Now, I really don't like things that enforce radical character changes on players; it's very, very seldom that one encounters a player who will take it as a roleplaying challenge rather than as a vicious GM-enforced outrage to be resisted to the last breath. This particular player is one who is unusually resistant to that sort of thing; if anything happens to change his character without his expressed consent and intention, he's more likely to just abandon the character and start a new one than to try to find some in-game way of accommodating or ameliorating the change.

In this case though, I have some sympathy. If it was me, I'd try to find an in-game way to incorporate a missing leg, or a change in sex, or even a forced change in class. I wouldn't be happy, but I'd give it a go. But a radical alignment change is something else; it means that you have to change your whole atitude to life, the universe and everything.

It goes to the very heart of roleplaying gaming for me — I'm not an actor, and I'm not one who likes to use roleplaying to experiment with different psychological outlooks, and again, I'm not an actor. I like the pastime for its action and the problem-solving aspects (and of course for its socializing aspects), and I play as if it were me in that situation, though usually a me with much bigger muscles or a much bigger brain, and a much stronger stomach.
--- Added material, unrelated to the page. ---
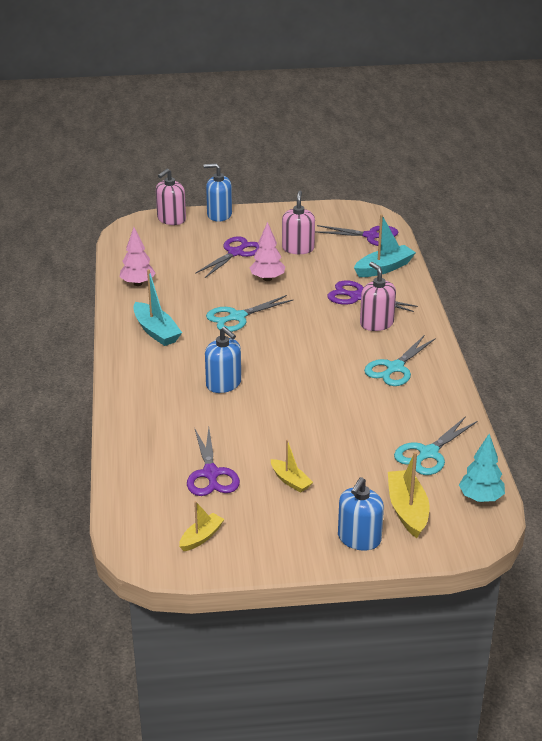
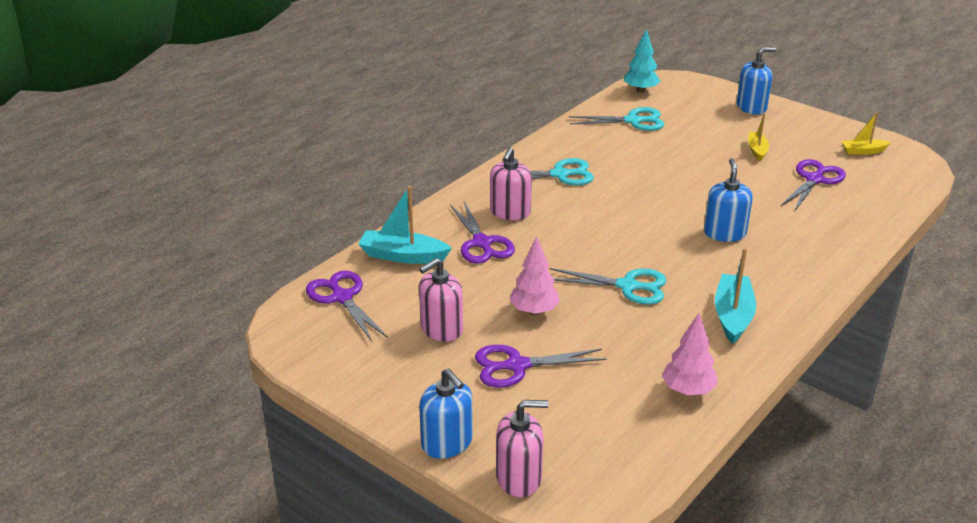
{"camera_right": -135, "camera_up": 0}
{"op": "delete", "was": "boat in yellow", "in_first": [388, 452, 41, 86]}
As I've mentioned before, I really don't like playing Evil characters. My heart just isn't in it.

Anyway, in this particular situation a plan has been formulated to get the character back to his old self, hopefully with a reasonably low body-count and in a fairly timely fashion. Being the bastardly GM that I am, I fully intend to throw the occasional spanner in the works, but the plan is a pretty good one and unless things go horribly wrong, I expect it will bear fruit before the player becomes utterly disheartened and rolls up a new character.

As I mentioned earlier, I really dislike alignment-changing curses. But that doesn't mean that I won't use them if the dice tell me to... until I decide to end my aleatoric experimentation.